By default acks=1 so set it to 'all' :
acks=all in your producer.properties file
Check if unclean.leader.election.enable = true and if so, set it to false so that only replicas that are insync can become the leader. If an out of sync replica is allowed to become leader then messages can get truncated and lost.

How is ordering guaranteed during failures in Kafka Async Producer?

If I am using Kafka Async producer, assume there are X number of messages in buffer.
When they are actually processed on the client, and if broker or a specific partition is down for sometime, kafka client would retry and if a message is failed, would it mark the specific message as failed and move on to the next message (this could lead to out of order messages) ? Or, would it fail the remaining messages in the batch in order to preserve order?
I next to maintain the ordering, so would ideally want to kafka to fail the batch from the place where it failed, so I can retry from the failure point, how would I achieve that?
Like it says in the kafka documentation about retries
Setting a value greater than zero will cause the client to resend any
record whose send fails with a potentially transient error. Note that
this retry is no different than if the client resent the record upon
receiving the error. Allowing retries will potentially change the
ordering of records because if two records are sent to a single
partition, and the first fails and is retried but the second succeeds,
then the second record may appear first.
So, answering to your title question, no kafka doesn't have order guarantees under async sends.
I am updating the answers base on Peter Davis question.
I think that if you want to send in batch mode, the only way to secure it I would be to set the max.in.flight.requests.per.connection=1 but as the documentation says:
Note that if this setting is set to be greater than 1 and there are
failed sends, there is a risk of message re-ordering due to retries
(i.e., if retries are enabled).
Starting with Kafka 0.11.0, there is the enable.idempotence setting, as documented.
enable.idempotence: When set to true, the producer will ensure that
exactly one copy of each message is written in the stream.

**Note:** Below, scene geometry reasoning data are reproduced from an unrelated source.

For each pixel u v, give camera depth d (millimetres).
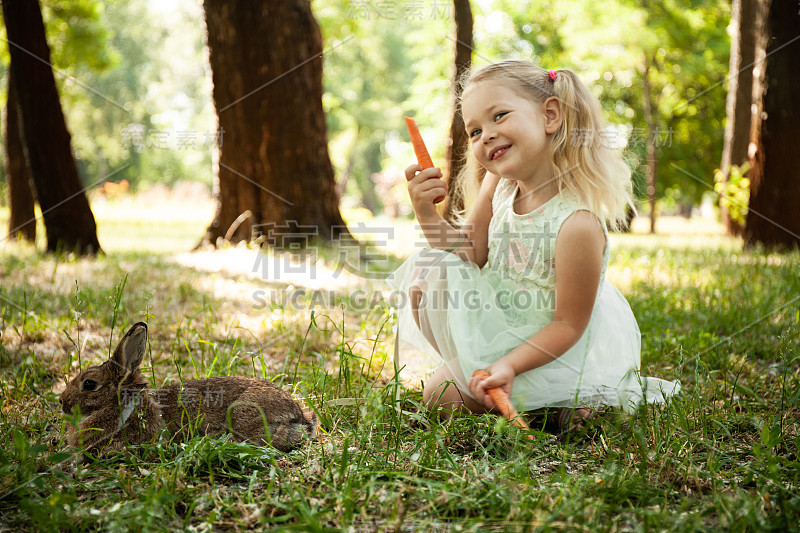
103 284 6043
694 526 1893
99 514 2000
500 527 1903
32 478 2195
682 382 3559
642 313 5047
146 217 23812
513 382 2842
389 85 42219
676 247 11297
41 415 2955
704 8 19219
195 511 2096
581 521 1924
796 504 2023
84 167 37062
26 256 8211
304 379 3438
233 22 9828
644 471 2277
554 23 20734
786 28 9109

If false,
producer retries due to broker failures, etc., may write duplicates of
the retried message in the stream. Note that enabling idempotence
requires max.in.flight.requests.per.connection to be less than or
equal to 5, retries to be greater than 0 and acks must be all. If
these values are not explicitly set by the user, suitable values will
be chosen. If incompatible values are set, a ConfigException will be
thrown.
Type: boolean Default: false
This will guarantee that messages are ordered and that no loss occurs for the duration of the producer session. Unfortunately, the producer cannot set the sequence id, so Kafka can make these guarantees only per producer session.
Have a look at Apache Pulsar if you need to set the sequence id, which would allow you to use an external sequence id, which would guarantee ordered and exactly-once messaging across both broker and producer failovers.